More than three years after ChatGPT to turn on Bringing generative artificial intelligence into the mainstream, OpenAI is expanding its focus beyond individual users to include families.
It is OpenAI employment dedicated product manager in San Francisco to create experiences for families, caregivers and older adults across its products. According to the job posting, the role requires experience creating products for parents and families and other trust-sensitive consumer experiences.
The recruitment comes as ChatGPT’s audience continues to expand beyond younger users. According to Sensor Tower estimates shared exclusively with TechCrunch, the share of ChatGPT users 35 and older globally rose to 31% in the second quarter from 26% a year ago, while the share of users aged 18-24 fell from 34% to 29%. The firm estimates that nearly one in four U.S. smartphone users who are parents used ChatGPT during the quarter, up from 16% a year ago.
OpenAI did not respond to requests for comment on the job posting.
Ben Bajarin, chief executive officer of technology consulting firm Creative Strategies, said the role of a niche product aimed at families shows that OpenAI is starting to think of its products more as tools for personal productivity and more as technology for households.
“This is similar to the path that Google, Apple and Meta will eventually follow as their platforms enter everyday life, but AI raises the stakes because the assistant does not just mediate content or devices,” TechCrunch said.
This change also brings new trust and security challenges. Stephen Balkam, CEO of the Family Online Safety Institute, said the hiring reflects both the maturation of OpenAI and the growing recognition that AI products used by children and teenagers require different safeguards than those intended for adults.
“I see it as security with a redesign,” Balkam told TechCrunch. “You’re taking away the original product or service that was released … without really considering the kids … so it’s a much-needed reaction and response.”
The comments come as new research was published this week by the Institute for Family Online Safety found parents underestimate how often their children use generative AI. According to a survey of more than 4,000 families in the US and Australia, 27% of US parents reported that their child had used generative AI in the past week, while 38% of children said they had done so themselves.
Balkam told TechCrunch that AI companies should build products differently for younger users, with stronger content controls, age-appropriate experiences, parental controls and reminders to let users know they’re interacting with AI, not a human.

The hiring also comes amid growing scrutiny of how AI companies protect young users.
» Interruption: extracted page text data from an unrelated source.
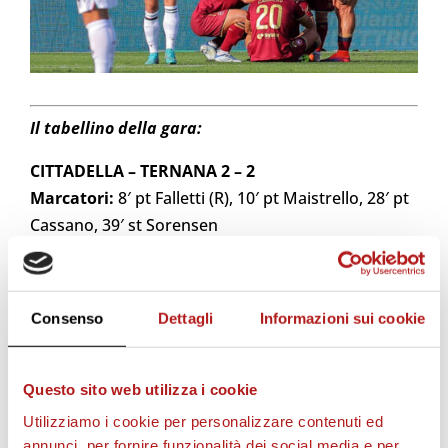
Il tabellino della gara:
CITTADELLA – TERNANA 2 – 2
Marcatori:
8′ pt Falletti (R), 10′ pt Maistrello, 28′ pt
Cassano, 39′ st Sorensen
CITTADELLA
(4-3-1-2)
Kastrati; Salvi, Pavan, Angeli, Carissoni; Carriero
Consenso
Dettagli
Informazioni sui cookie
(34′ st Mastrantonio), Branca (C) (28′ st Danzi), Vita;
Cassano (18′ st Amatucci); Pittarello (18′ st
Magrassi), Maistrello (28′ st Pandolfi).
Questo sito web utilizza i cookie
PANCHINA
: Maniero, Kornvig, Tessiore,
Utilizziamo i cookie per personalizzare contenuti ed
Saggionetto, Rizza, Sanogo, Baldini.
annunci, per fornire funzionalità dei social media e per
Met with OpenAI numerous lawsuits from parents claim that ChatGPT caused damage including cases where their children suffer about suicide.
OpenAI has an answer to some of these concerns implemented a number of security measures including during the past year parental controls for teen accountsand more recently, guiding sensitive conversations into reasoning models designed to better manage symptoms of distress optional “Trusted Connection” feature can alert a family member or caregiver in cases of potential self-harm.
According to Balkam, AI companies have an opportunity to avoid the mistakes made by social media platforms that treated children as adults for years before adding stronger security measures amid increasing public pressure and regulatory scrutiny.
The hiring also fits into OpenAI’s broader efforts around families. The company at a recent workshop held in partnership with the San Antonio Spurs Community Impact organization and the Positive Coaching Alliance he said it aimed to explore the role of artificial intelligence in learning, training and youth engagement.
However, demographic change is not unique to ChatGPT, although OpenAI’s audience is changing in some distinct ways.
Sensor Tower estimates that users aged 25-34 make up 40% of the global app audience for ChatGPT-compatible Anthropic’s Claude and Google’s Gemini, compared to 33% for Microsoft’s Copilot. However, Copilot is older, with 20% of its users aged 45 and over, compared to 14% for Claude, 12% for Gemini and 11% for ChatGPT.
Although ChatGPT is relatively weak among older users, it is adding them faster than its competitors. According to Sensor Tower, the share of users 45 and older grew three percentage points year-over-year in the second quarter, compared to a two-point increase for Copilot and a decline for Claude and Gemini.
Among parent US smartphone users, Gemini had the largest reach in Q2 with 32%, followed by ChatGPT with 24%, Claude with 4% and Copilot with 2%.
For Bajarin, OpenAI’s decision to hire a family-focused product manager shows where consumer AI is headed. As AI becomes a shared technology across generations, it expects companies to implement family plans, child and teen profiles, caregiver tools, shared household storage, AI tutoring and stronger security controls.
When you purchase through links in our articles, we may earn a small commission. This does not affect our editorial independence.